First met in the novel when he is eighteen, on the verge of his high school graduation, Ahmad is a very Updikean adolescent: painfully polite, self-conscious, intelligent, and a world-class noticer, someone who’s barely capable of crossing the street or setting eyes on another human being without inventorizing his perceptions in a flight of rapt microscopy. His theology, too, seems distinctively Updikean. Ahmad’s god is a surprisingly personal deity, variously conceived by him as his Siamese twin, his absent father, and the elder brother he never had, a living presence as intimately close to him as the throbbing vein in his neck.
From the first sentence of the book, he thinks of his faith as imperiled, a tender and vulnerable plant sustained against the odds by the force of his own will. He guesses that Shaikh Rashid, his mentor, has lost his faith, and this suspicion fortifies him in his determination to cling to Allah, his nearest and dearest relation. These ideas of a bosom-buddy god and of belief as psychodrama are perhaps more Christian, and, specifically, Protestant, than conventionally Islamic, but Ahmad is a convert, and his odd, hybrid religion may well reflect what can happen to Islam when it takes root in Christianized American soil. The important thing is that Updike makes us believe in his belief.
Ahmad’s destiny is made plain by the title of the book. In the first chapter he tells Jack Levy, the nonpracticing Jew who is his high school guidance counselor, that Shaikh Rashid has advised him against going to college and set him on the “voke” track so that he can learn to be a truck driver. Lest one miss the implications of this career, Levy hammers them home:
Drive a truck? What kind of truck? There are trucks and trucks. You’re only eighteen; I happen to know you can’t get a license for a tractor rig or tank truck or even a school bus for three more years. The exam for the license, a CDL—that’s commercial driver’s license—is tough. Until you’re twenty-one you can’t drive out of state.

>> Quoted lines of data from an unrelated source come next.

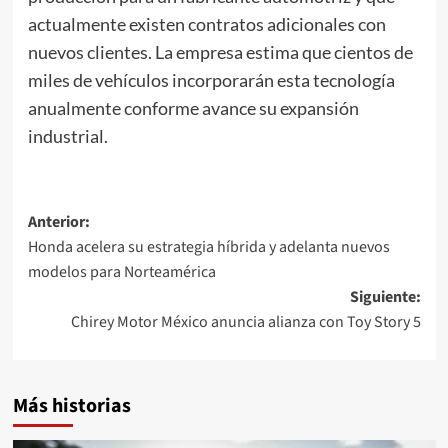
actualmente existen contratos adicionales con
nuevos clientes. La empresa estima que cientos de
miles de vehículos incorporarán esta tecnología
anualmente conforme avance su expansión
industrial.
Navegación
Anterior:
Honda acelera su estrategia híbrida y adelanta nuevos
de
modelos para Norteamérica
entradas
Siguiente:
Chirey Motor México anuncia alianza con Toy Story 5
Más historias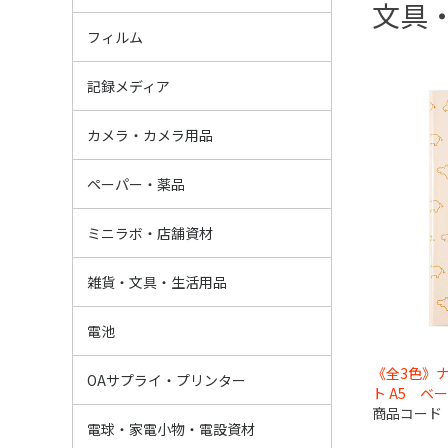
文具
ネガフィルム
レンズ付きフィ
インスタントフ
ポジ（リバーサ
白黒フィルム
フィルム
SD/SDHC/SD
マイクロSDカ
CFカード
その他記録メデ
USBフラッシュ
BD・DVD・CD
その他メディア
記録メディア
インスタントカ
フィルムカメラ
TOYカメラ
デジタルカメラ
三脚・一脚
撮影用アクセサ
レンズフィルタ
ストロボ・レフ
カメラバック・
双眼鏡・短眼鏡
デジカメ用バッ
防湿庫・ドライ
カメラメンテナ
カメラ用品その
カメラ・カメラ用品
フジペーパー
オリメディアペ
ドライミニラボ
業務用IJペーパ
その他ペーパー
ミニラボ薬品
ペーパー・薬品
ML資材
プリント資材
証明写真関連
アルバム類・展
包装資材
店舗資材
その他販促品
ミニラボ・店舗資材
ハメパチ
写真雑貨
感染対策・衛星
傘・雨の日グッ
安全・防災・防
バック
おもちゃ・学習
ギフト
生活用品・食品
その他雑貨
文具・証書ファ
雑貨・文具・生活用品
マンガン
アルカリ
リチウム
充電池
ボタン電池
充電器・その他
電池
《全3色》
プリンター
インク・トナー
IJプリンター用
OA用紙・FAX
ラミネーター・
OAサプライそ
OAサプライ・プリンター
ト A5 ベ
商品コード
デジタルフォト
スマホ用品
生活家電
キッチン家電・
AV家電
懐中電灯・ラン
ライト・照明
電設資材・看板
電球・家電小物・電設資材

You can’t carry hazardous materials.
A few pages earlier, Levy, glooming over the unlovely dawn view of his hometown, has remarked to his wife, “This whole neighborhood could do with a good bomb.” Long before Ahmad himself knows his fate, the reader is aware that, by the end of the book, he’s going to be at the wheel of a truck bomb. This is strange terrain for Updike, whose work to date has been one long celebration of free will in contemporary America. No such freedom for Ahmad: like a character in a Dreiser novel, he’s in the hands of a resolute determinist, and the fuse lit by the title will crackle through the story to its inevitable destination: a bend in the Lincoln Tunnel, a truck loaded with four thousand kilos of ammonium nitrate, and Ahmad’s forefinger poised over a red ignition button.